Le gendarme du nucléaire a mis la pression aux exploitants pour avancer au plus vite sur ces pistes. Même si la densification ne pourrait à ses yeux constituer une « solution pérenne », l’ASN a notamment demandé à Orano « d’accélérer la réalisation de certaines études de génie civil pour l’INB 116 [1] de La Hague », a-t-elle indiqué dans sa note. Objectif, « apprécier l’éventuelle augmentation de l’inventaire radiologique dans cette installation au regard d’une démonstration actualisée de sa résistance aux événements extrêmes ». D’après Greenpeace, les piscines de La Hague accueillaient déjà en 2019 quelque 10 000 tonnes de combustibles irradiés — l’équivalent de plus de 110 cœurs de réacteurs —, faisant de l’usine manchoise d’Orano l’un des sites les plus nucléarisés au monde.

Quant à l’entreposage à sec des combustibles usés, il constituerait un véritable changement de doctrine pour la filière nucléaire française. Cette option avait été officiellement étudiée pour la première fois en 2018 par l’Institut de radioprotection et de sûreté nucléaire (IRSN), à la demande de la commission d’enquête parlementaire sur la sûreté et la sécurité nucléaires. Mais elle reste tabou, en ce qu’elle pourrait signifier la fin de la filière de retraitement française — il est en effet quasi impossible de « recycler » des combustibles confinés dans des châteaux. Or, le gouvernement avait glissé en catimini la poursuite du retraitement jusqu’en 2040 dès les premières moutures de la programmation pluriannuelle de l’énergie (PPE), en mars 2019.
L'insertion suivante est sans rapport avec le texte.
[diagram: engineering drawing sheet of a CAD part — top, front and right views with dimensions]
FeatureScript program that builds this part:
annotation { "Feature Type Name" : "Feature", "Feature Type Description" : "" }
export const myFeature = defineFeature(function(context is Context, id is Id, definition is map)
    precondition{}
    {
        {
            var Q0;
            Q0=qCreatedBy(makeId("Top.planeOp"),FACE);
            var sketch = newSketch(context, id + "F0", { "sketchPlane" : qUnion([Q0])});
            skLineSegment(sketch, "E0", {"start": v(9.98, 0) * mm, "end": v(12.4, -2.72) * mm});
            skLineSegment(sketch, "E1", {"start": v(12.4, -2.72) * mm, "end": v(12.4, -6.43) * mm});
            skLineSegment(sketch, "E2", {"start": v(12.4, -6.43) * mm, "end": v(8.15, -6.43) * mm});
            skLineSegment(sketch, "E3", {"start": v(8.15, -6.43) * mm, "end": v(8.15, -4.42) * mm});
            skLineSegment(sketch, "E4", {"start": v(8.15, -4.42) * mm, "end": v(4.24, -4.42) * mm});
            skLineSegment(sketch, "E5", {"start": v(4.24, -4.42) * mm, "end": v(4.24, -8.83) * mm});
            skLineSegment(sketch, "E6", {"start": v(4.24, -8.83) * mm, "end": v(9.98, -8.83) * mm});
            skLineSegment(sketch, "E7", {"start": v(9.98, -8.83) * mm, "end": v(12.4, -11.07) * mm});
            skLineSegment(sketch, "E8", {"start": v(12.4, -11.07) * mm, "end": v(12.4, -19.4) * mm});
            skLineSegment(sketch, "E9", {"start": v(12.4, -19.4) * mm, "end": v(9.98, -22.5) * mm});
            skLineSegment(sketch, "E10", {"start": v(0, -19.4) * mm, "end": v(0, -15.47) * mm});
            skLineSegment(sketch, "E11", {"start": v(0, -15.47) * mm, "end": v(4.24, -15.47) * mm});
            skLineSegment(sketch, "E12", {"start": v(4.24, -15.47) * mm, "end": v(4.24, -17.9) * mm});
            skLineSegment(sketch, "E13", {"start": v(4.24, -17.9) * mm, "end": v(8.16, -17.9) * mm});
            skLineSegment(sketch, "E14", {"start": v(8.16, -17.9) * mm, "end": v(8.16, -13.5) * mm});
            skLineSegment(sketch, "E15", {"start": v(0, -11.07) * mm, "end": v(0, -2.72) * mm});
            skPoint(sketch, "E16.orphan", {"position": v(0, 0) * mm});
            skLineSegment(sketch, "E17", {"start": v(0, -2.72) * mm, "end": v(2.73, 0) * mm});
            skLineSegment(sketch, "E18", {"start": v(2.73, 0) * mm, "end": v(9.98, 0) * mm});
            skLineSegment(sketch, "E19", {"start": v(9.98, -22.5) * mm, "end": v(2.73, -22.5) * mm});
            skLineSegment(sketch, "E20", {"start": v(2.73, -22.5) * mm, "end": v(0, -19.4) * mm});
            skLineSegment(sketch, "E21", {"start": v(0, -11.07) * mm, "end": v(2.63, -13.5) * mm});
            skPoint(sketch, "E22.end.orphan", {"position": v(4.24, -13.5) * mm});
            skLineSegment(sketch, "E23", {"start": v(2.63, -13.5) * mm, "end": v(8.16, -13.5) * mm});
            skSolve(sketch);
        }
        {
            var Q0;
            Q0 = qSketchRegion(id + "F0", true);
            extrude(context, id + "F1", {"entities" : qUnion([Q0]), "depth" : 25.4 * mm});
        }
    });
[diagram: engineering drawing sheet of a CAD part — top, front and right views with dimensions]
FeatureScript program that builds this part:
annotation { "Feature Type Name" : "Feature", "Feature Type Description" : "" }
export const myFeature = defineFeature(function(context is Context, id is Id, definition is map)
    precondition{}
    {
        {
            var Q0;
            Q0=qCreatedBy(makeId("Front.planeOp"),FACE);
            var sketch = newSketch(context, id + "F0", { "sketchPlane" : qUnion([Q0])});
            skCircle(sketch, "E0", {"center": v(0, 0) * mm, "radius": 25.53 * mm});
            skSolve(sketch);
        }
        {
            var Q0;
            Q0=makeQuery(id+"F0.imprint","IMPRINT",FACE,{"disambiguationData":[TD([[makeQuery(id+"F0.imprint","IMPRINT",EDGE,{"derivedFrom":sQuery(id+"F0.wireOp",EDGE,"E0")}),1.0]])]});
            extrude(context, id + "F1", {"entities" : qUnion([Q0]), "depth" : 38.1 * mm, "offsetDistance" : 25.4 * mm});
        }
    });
Cela dit, le risque de saturation des piscines de La Hague fait peser une réelle menace sur l’avenir de la filière de retraitement. La construction d’une nouvelle piscine d’entreposage centralisé n’est pas acquise. EDF avait d’abord envisagé ce projet à la centrale de Belleville-sur-Loire (Cher), mais avait dû battre en retraite en juin 2020 devant l’opposition locale. Déménagé en catastrophe à La Hague, le projet est de nouveau vivement contesté par une partie de la population. Dans ses vœux à la presse en janvier 2022, l’ASN a pointé le délabrement des installations du cycle et a pressé les exploitants de réfléchir à la fin du retraitement.